*Task description*. Copy the text of every record below character for character, keeping each line break where it stands.

--- Data records Enclosed Below ---

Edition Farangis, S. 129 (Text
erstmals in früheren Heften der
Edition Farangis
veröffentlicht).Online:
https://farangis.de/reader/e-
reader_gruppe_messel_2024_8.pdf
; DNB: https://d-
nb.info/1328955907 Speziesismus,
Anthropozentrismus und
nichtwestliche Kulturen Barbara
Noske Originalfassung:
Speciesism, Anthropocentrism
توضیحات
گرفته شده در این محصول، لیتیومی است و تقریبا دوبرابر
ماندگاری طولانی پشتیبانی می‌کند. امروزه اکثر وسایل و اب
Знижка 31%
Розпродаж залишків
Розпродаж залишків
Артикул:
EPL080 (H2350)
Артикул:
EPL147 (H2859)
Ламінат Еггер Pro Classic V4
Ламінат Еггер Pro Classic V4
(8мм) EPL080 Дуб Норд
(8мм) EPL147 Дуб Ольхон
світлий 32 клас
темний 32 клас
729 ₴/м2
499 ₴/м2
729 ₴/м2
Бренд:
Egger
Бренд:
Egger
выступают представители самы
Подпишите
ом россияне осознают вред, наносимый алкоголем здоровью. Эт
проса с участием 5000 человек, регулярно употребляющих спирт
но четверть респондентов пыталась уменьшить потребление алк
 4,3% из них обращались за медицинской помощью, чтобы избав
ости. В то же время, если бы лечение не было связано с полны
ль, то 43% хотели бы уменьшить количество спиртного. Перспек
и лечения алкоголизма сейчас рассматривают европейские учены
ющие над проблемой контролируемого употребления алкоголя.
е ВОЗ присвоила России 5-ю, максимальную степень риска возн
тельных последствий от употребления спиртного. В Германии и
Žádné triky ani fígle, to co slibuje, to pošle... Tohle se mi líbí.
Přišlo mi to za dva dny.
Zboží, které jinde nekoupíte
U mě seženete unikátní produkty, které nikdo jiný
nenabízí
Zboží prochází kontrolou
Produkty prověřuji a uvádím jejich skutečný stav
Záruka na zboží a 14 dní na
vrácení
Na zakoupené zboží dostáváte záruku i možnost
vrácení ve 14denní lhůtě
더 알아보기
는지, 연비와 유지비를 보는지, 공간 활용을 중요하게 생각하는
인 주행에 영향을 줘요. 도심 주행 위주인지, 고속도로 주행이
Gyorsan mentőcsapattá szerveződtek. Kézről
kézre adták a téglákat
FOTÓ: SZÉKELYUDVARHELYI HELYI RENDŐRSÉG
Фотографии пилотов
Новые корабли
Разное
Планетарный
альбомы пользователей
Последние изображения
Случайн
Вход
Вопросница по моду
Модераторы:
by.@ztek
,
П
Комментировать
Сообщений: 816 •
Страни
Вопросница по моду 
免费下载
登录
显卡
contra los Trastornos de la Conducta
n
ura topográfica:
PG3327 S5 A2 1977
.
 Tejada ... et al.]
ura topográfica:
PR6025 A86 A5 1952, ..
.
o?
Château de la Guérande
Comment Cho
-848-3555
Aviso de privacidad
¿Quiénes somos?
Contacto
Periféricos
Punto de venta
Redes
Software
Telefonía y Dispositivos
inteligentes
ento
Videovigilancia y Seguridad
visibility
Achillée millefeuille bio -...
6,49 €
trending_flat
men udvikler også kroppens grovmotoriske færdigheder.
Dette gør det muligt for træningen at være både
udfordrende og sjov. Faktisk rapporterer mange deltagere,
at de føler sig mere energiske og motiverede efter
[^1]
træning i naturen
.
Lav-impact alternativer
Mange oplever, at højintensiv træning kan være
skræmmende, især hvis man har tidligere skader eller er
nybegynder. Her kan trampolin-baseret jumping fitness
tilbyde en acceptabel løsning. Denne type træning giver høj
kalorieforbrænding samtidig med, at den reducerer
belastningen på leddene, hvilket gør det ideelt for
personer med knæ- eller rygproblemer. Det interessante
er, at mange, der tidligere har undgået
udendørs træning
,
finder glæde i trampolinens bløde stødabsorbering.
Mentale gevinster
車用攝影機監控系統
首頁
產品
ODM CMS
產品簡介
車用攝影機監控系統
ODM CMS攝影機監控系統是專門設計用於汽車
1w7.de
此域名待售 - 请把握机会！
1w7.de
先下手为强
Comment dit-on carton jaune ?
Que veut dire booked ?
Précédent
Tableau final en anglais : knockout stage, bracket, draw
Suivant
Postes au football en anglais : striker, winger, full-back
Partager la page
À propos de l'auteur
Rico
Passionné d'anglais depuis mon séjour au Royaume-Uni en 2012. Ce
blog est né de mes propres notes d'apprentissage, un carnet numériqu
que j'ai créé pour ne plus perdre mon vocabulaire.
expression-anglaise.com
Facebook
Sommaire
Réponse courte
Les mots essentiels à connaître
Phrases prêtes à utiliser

--- End of Enclosed Data records ---

*Answer*.
Edition Farangis, S. 129 (Text
erstmals in früheren Heften der
Edition Farangis
veröffentlicht).Online:
https://farangis.de/reader/e-
reader_gruppe_messel_2024_8.pdf
; DNB: https://d-
nb.info/1328955907 Speziesismus,
Anthropozentrismus und
nichtwestliche Kulturen Barbara
Noske Originalfassung:
Speciesism, Anthropocentrism
توضیحات
گرفته شده در این محصول، لیتیومی است و تقریبا دوبرابر
ماندگاری طولانی پشتیبانی می‌کند. امروزه اکثر وسایل و اب
Знижка 31%
Розпродаж залишків
Розпродаж залишків
Артикул:
EPL080 (H2350)
Артикул:
EPL147 (H2859)
Ламінат Еггер Pro Classic V4
Ламінат Еггер Pro Classic V4
(8мм) EPL080 Дуб Норд
(8мм) EPL147 Дуб Ольхон
світлий 32 клас
темний 32 клас
729 ₴/м2
499 ₴/м2
729 ₴/м2
Бренд:
Egger
Бренд:
Egger
выступают представители самы
Подпишите
ом россияне осознают вред, наносимый алкоголем здоровью. Эт
проса с участием 5000 человек, регулярно употребляющих спирт
но четверть респондентов пыталась уменьшить потребление алк
 4,3% из них обращались за медицинской помощью, чтобы избав
ости. В то же время, если бы лечение не было связано с полны
ль, то 43% хотели бы уменьшить количество спиртного. Перспек
и лечения алкоголизма сейчас рассматривают европейские учены
ющие над проблемой контролируемого употребления алкоголя.
е ВОЗ присвоила России 5-ю, максимальную степень риска возн
тельных последствий от употребления спиртного. В Германии и
Žádné triky ani fígle, to co slibuje, to pošle... Tohle se mi líbí.
Přišlo mi to za dva dny.
Zboží, které jinde nekoupíte
U mě seženete unikátní produkty, které nikdo jiný
nenabízí
Zboží prochází kontrolou
Produkty prověřuji a uvádím jejich skutečný stav
Záruka na zboží a 14 dní na
vrácení
Na zakoupené zboží dostáváte záruku i možnost
vrácení ve 14denní lhůtě
더 알아보기
는지, 연비와 유지비를 보는지, 공간 활용을 중요하게 생각하는
인 주행에 영향을 줘요. 도심 주행 위주인지, 고속도로 주행이
Gyorsan mentőcsapattá szerveződtek. Kézről
kézre adták a téglákat
FOTÓ: SZÉKELYUDVARHELYI HELYI RENDŐRSÉG
Фотографии пилотов
Новые корабли
Разное
Планетарный
альбомы пользователей
Последние изображения
Случайн
Вход
Вопросница по моду
Модераторы:
by.@ztek
,
П
Комментировать
Сообщений: 816 •
Страни
Вопросница по моду 
免费下载
登录
显卡
contra los Trastornos de la Conducta
n
ura topográfica:
PG3327 S5 A2 1977
.
 Tejada ... et al.]
ura topográfica:
PR6025 A86 A5 1952, ..
.
o?
Château de la Guérande
Comment Cho
-848-3555
Aviso de privacidad
¿Quiénes somos?
Contacto
Periféricos
Punto de venta
Redes
Software
Telefonía y Dispositivos
inteligentes
ento
Videovigilancia y Seguridad
visibility
Achillée millefeuille bio -...
6,49 €
trending_flat
men udvikler også kroppens grovmotoriske færdigheder.
Dette gør det muligt for træningen at være både
udfordrende og sjov. Faktisk rapporterer mange deltagere,
at de føler sig mere energiske og motiverede efter
[^1]
træning i naturen
.
Lav-impact alternativer
Mange oplever, at højintensiv træning kan være
skræmmende, især hvis man har tidligere skader eller er
nybegynder. Her kan trampolin-baseret jumping fitness
tilbyde en acceptabel løsning. Denne type træning giver høj
kalorieforbrænding samtidig med, at den reducerer
belastningen på leddene, hvilket gør det ideelt for
personer med knæ- eller rygproblemer. Det interessante
er, at mange, der tidligere har undgået
udendørs træning
,
finder glæde i trampolinens bløde stødabsorbering.
Mentale gevinster
車用攝影機監控系統
首頁
產品
ODM CMS
產品簡介
車用攝影機監控系統
ODM CMS攝影機監控系統是專門設計用於汽車
1w7.de
此域名待售 - 请把握机会！
1w7.de
先下手为强
Comment dit-on carton jaune ?
Que veut dire booked ?
Précédent
Tableau final en anglais : knockout stage, bracket, draw
Suivant
Postes au football en anglais : striker, winger, full-back
Partager la page
À propos de l'auteur
Rico
Passionné d'anglais depuis mon séjour au Royaume-Uni en 2012. Ce
blog est né de mes propres notes d'apprentissage, un carnet numériqu
que j'ai créé pour ne plus perdre mon vocabulaire.
expression-anglaise.com
Facebook
Sommaire
Réponse courte
Les mots essentiels à connaître
Phrases prêtes à utiliser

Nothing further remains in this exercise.